También conocí primero a la mamá de mi amiga Cocó y, luego, a ella. Y me enamoré primero de su mamá, una diosa de casi sesenta, que tuvo 6 hijos y no tardó muchos minutos en decirme – a pesar de su belleza, de su gracia y charm; a pesar de ser una madre querida y una abuela canchera, a pesar de tener amor por su profesión, a pesar de estar en pareja y enamorada-: muchas veces dudé si valía la pena vivir. “Miraba mis dos manos alternativamente y pensaba: to be or not to be”. Hablábamos de cómo se llena ese vacío afectivo que nació en la infancia. Dónde, cómo, cuándo, con qué se cura la orfandad y no había nada. Se convive y ya.

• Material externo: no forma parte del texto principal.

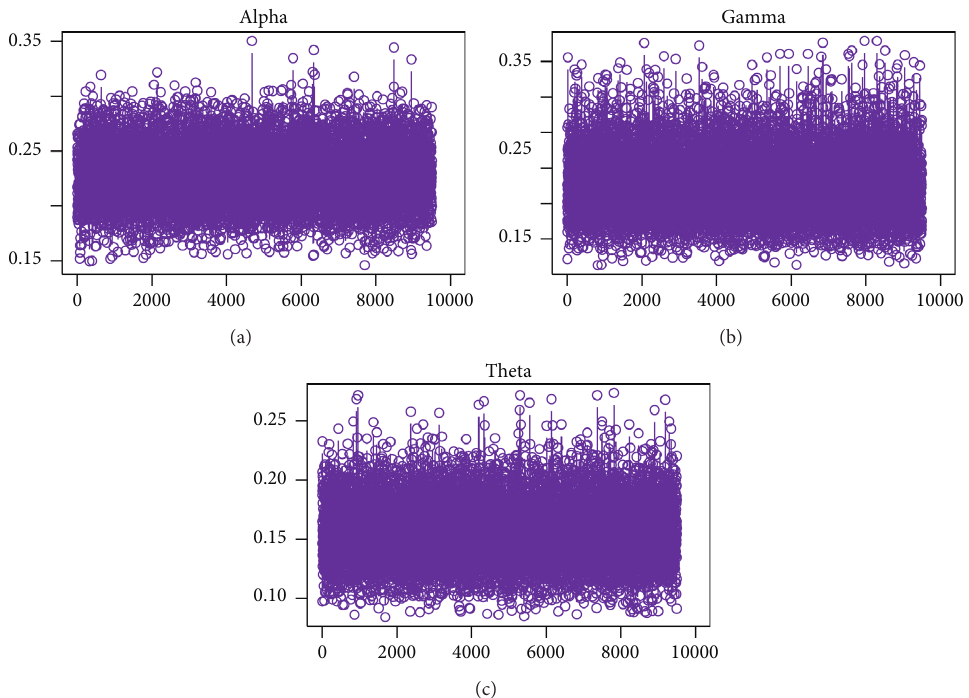
Figure 13: Trace plots of each parameter of NGE-Weibull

Una mañana me levanté en la cama de un editor de un prestigioso mensuario político y cultural. Acostada de costado, mirándolo a él… y más allá –cómo tras el ventanal de aberturas blancas de madera de su dormitorio, en un edificio de los años cincuenta, las cañas de bambú aleteaban al viento del fin del verano– le conté cómo me había sentido alguna vez en una vieja relación. Él recordó que había escuchado una frase casi igual de su exmujer. Me preguntó, con calma, acostado boca arriba, mirando ahora el techo, con los anteojos ya puestos y los brazos cruzados tras la nuca y con el mismo tono cauto, reflexivo con que desgloza la realpolitik, dijo, sencillo: “Yo no entiendo… porqué es que las mujeres se sienten siempre solas…”. Y había en esa pregunta un verdadero interés por la respuesta. Pero yo no supe contestárselo en concreto.  
Ahora, años más tarde, pensándolo un poco; de momento de pie, recién aterrizada y con un leve jetlag, hago las primeras reflexiones: Cuando el primer día con alguien pensás que va, casi seguro no va. Y cuando el primer día con alguien pensás que no va, no va. Y que te encante no es ni siquiera un dato de color. Que te enternezca su fisura, tampoco. Que sea promisorio, tampoco. Que te incendies, tampoco. Nunca va. Y siempre vamos solas. Al supermercado. A manejar. A llevar a nuestros hijos al colegio. A visitar a nuestra abuela. A trabajar. A caminar. A terapia. A estudiar, como una buena máscara de que alguna otra cosa nos importa más que el amor; a sobrecompensarnos con títulos por esas carencias que no tenemos siquiera muy detalladas; no sabemos bien qué es lo que siempre nos falta.
A veces necesitamos un poco no ser; not to be. Perder la conciencia, amarlos un rato y que puedan prestarnos su olor y su simplicidad; llenar ese vacío eterno, como lo hacen ustedes: con dos cajas de pizza, tres cervezas abiertas y el partido de Talleres cuando se fue a la B. Olvidarnos del fin. Del fin del día, del fin del vuelo. Del fin de la belleza, que a ustedes jamás les ocurre.